> [PROVIDED RECORDS]:
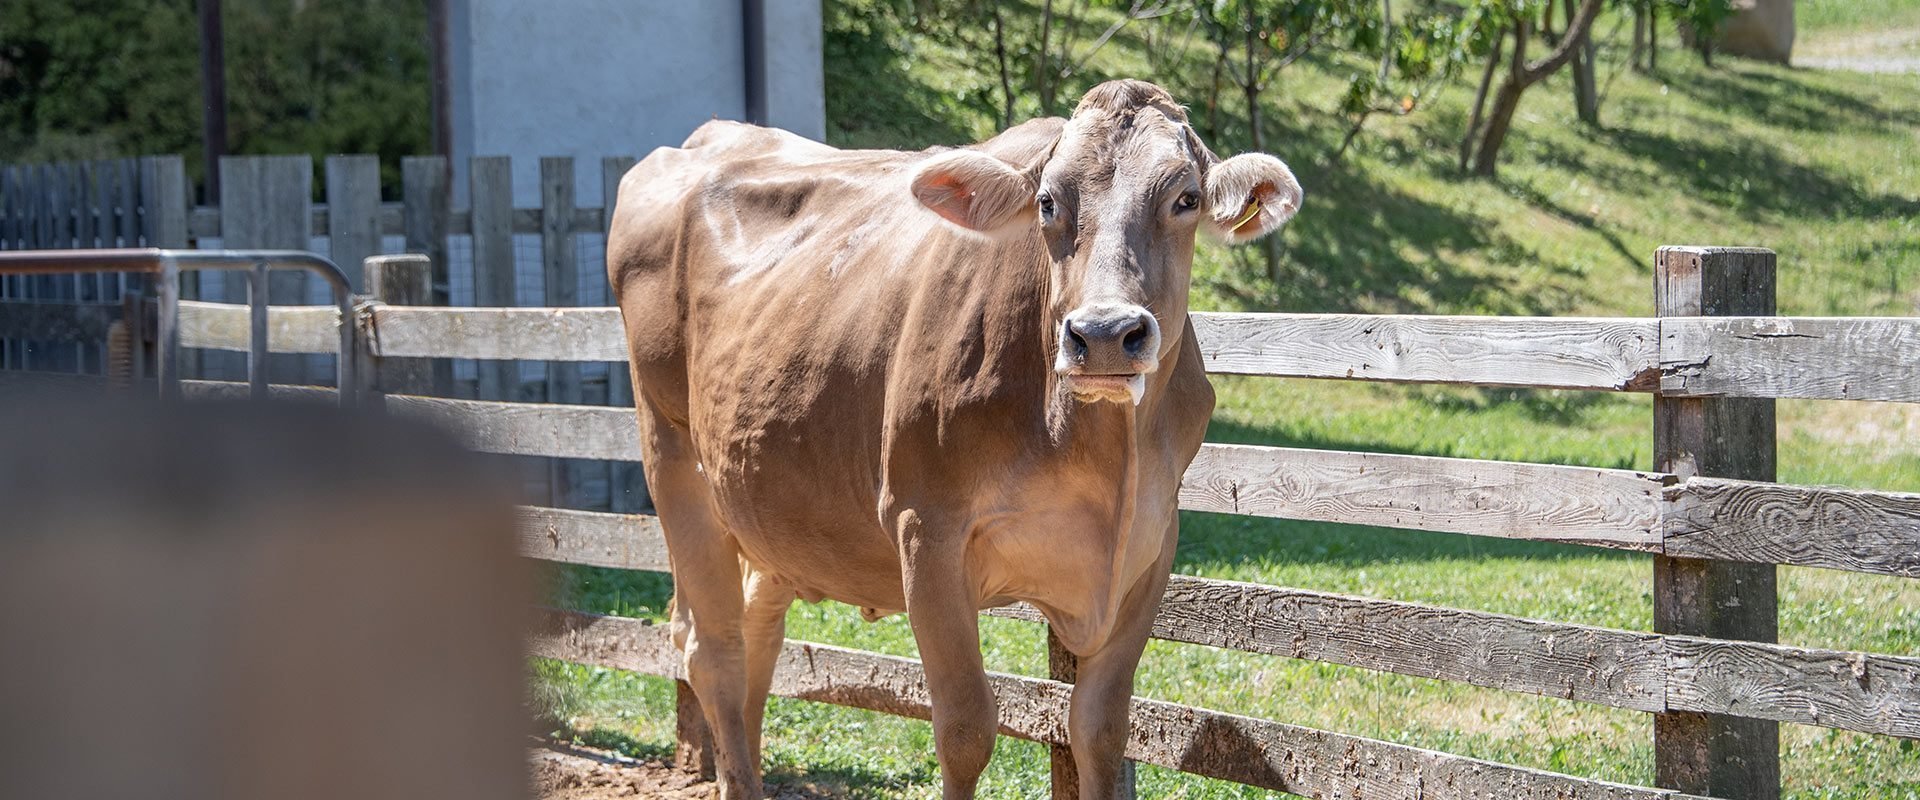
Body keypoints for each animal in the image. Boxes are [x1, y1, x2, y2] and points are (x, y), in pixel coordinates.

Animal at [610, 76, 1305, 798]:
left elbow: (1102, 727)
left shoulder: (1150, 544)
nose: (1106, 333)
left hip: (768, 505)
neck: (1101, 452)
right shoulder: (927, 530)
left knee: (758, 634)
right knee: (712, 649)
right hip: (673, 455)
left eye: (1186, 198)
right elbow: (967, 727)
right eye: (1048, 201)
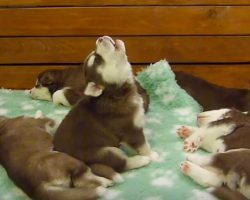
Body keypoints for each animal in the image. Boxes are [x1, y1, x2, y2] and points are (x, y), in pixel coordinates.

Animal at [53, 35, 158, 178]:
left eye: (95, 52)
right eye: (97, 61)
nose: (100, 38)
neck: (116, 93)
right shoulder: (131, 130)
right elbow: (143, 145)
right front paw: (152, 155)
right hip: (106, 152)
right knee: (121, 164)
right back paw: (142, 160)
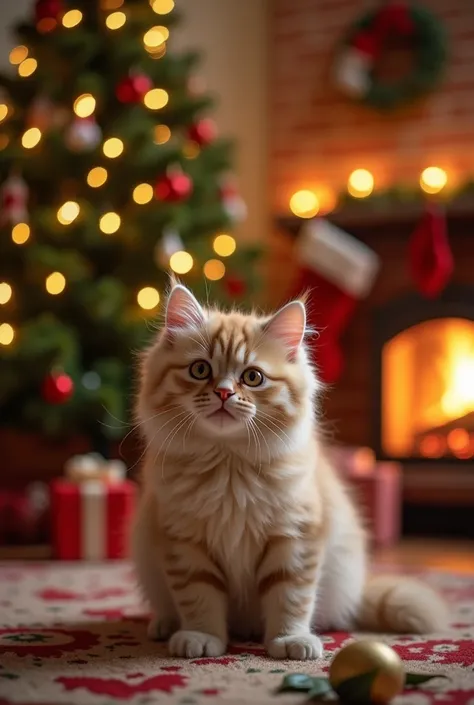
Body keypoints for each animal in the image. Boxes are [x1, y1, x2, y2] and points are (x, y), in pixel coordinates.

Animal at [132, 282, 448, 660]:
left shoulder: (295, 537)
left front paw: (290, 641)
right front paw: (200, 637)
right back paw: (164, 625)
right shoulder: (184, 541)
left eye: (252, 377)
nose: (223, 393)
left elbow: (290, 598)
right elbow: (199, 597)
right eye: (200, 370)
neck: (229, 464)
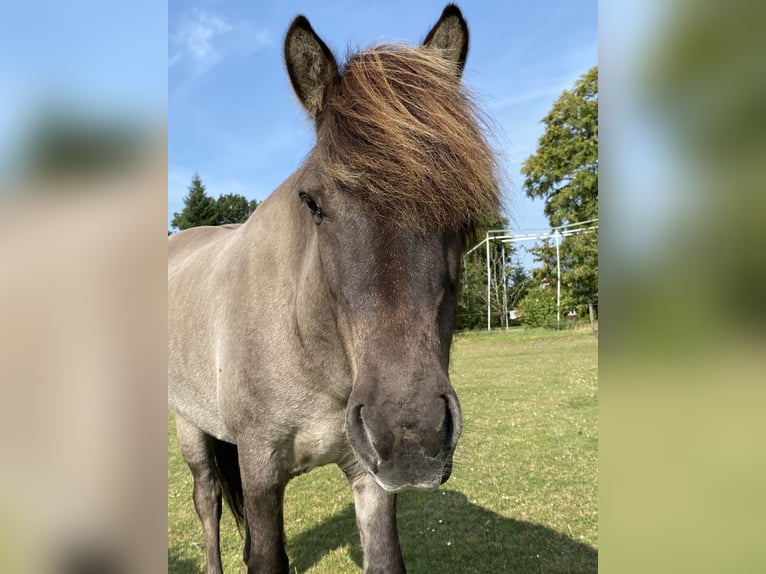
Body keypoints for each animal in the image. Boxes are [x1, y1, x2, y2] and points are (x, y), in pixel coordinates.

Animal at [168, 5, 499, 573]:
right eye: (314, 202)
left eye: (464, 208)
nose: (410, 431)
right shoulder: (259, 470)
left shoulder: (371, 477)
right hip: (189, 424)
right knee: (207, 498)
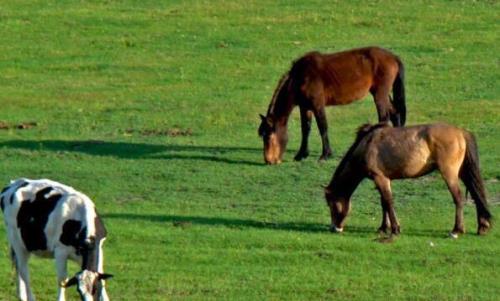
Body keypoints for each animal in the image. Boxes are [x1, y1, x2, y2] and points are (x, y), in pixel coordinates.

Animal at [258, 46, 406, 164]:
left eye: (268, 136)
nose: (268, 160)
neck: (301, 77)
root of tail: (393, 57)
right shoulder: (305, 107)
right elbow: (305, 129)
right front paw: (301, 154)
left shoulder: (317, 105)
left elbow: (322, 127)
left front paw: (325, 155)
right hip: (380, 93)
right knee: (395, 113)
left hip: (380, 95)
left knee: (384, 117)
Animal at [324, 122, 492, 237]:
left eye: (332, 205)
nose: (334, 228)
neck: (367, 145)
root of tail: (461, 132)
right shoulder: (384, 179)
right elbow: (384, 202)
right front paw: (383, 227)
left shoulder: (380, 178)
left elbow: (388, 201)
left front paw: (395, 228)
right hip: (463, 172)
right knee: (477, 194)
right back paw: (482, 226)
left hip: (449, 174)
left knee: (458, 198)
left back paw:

==

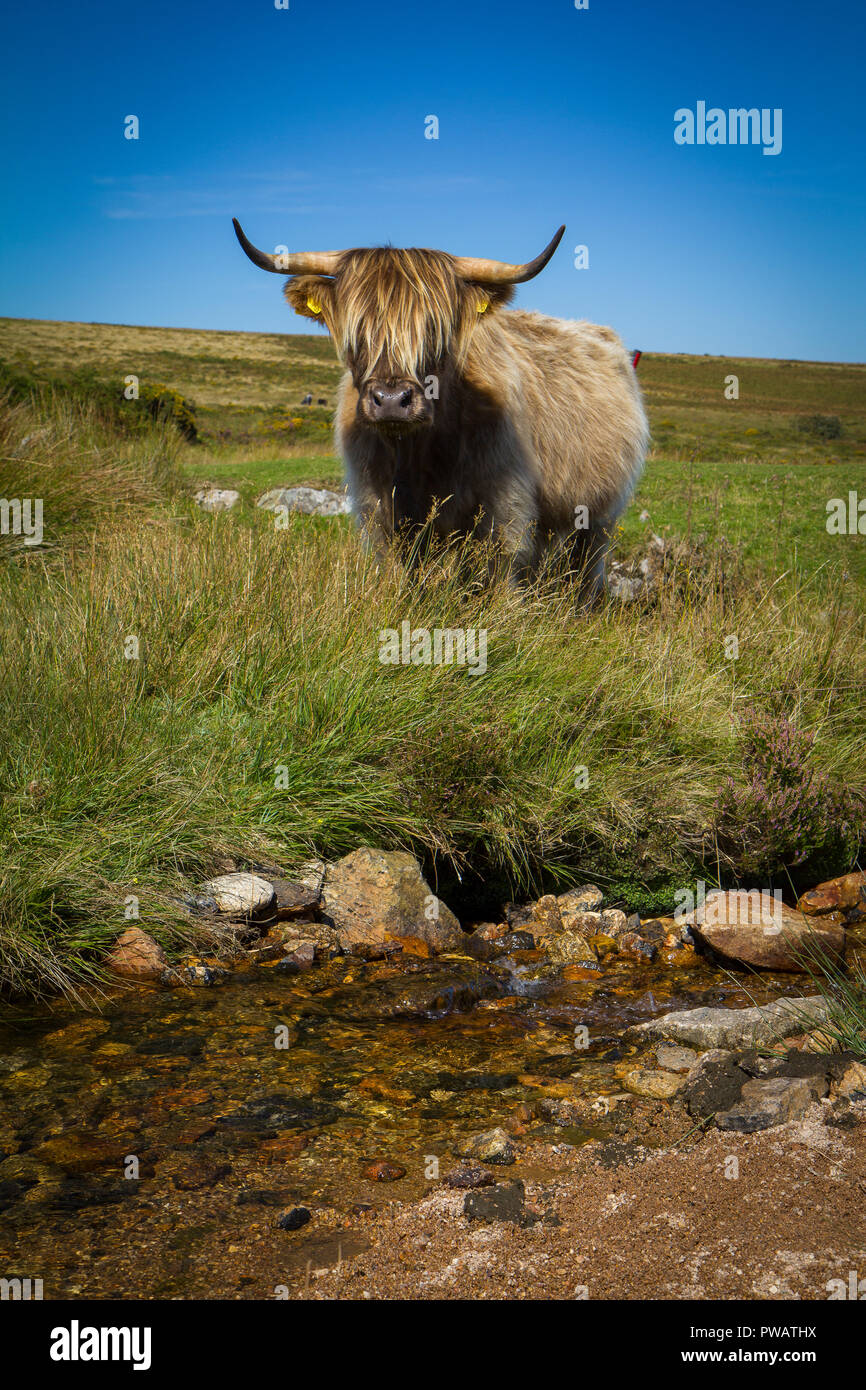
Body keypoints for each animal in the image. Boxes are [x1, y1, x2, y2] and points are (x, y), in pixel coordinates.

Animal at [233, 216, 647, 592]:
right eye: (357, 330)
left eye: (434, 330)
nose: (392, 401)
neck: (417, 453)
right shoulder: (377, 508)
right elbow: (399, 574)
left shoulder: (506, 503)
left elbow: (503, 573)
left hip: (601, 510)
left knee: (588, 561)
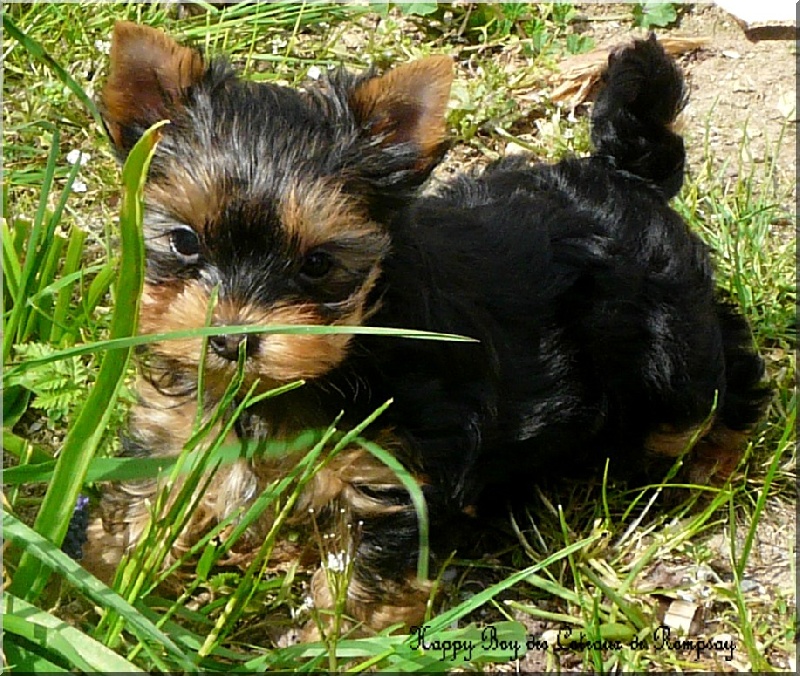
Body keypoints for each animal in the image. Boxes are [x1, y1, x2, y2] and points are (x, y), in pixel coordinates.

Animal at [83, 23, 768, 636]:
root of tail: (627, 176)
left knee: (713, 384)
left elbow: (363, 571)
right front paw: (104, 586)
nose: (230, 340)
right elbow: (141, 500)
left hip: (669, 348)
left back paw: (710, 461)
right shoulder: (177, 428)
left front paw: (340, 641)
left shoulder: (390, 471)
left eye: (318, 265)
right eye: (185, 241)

> [TASK DIRECTIONS]:
Please find all lines of the entries that hold the string "front" and copy them.

> [RESPONSE BELOW]:
right front paw: (152, 155)
left front paw: (290, 641)
right front paw: (200, 637)
right front paw: (301, 154)
left front paw: (325, 155)
right front paw: (383, 227)
left front paw: (395, 228)
right front paw: (104, 586)
left front paw: (340, 641)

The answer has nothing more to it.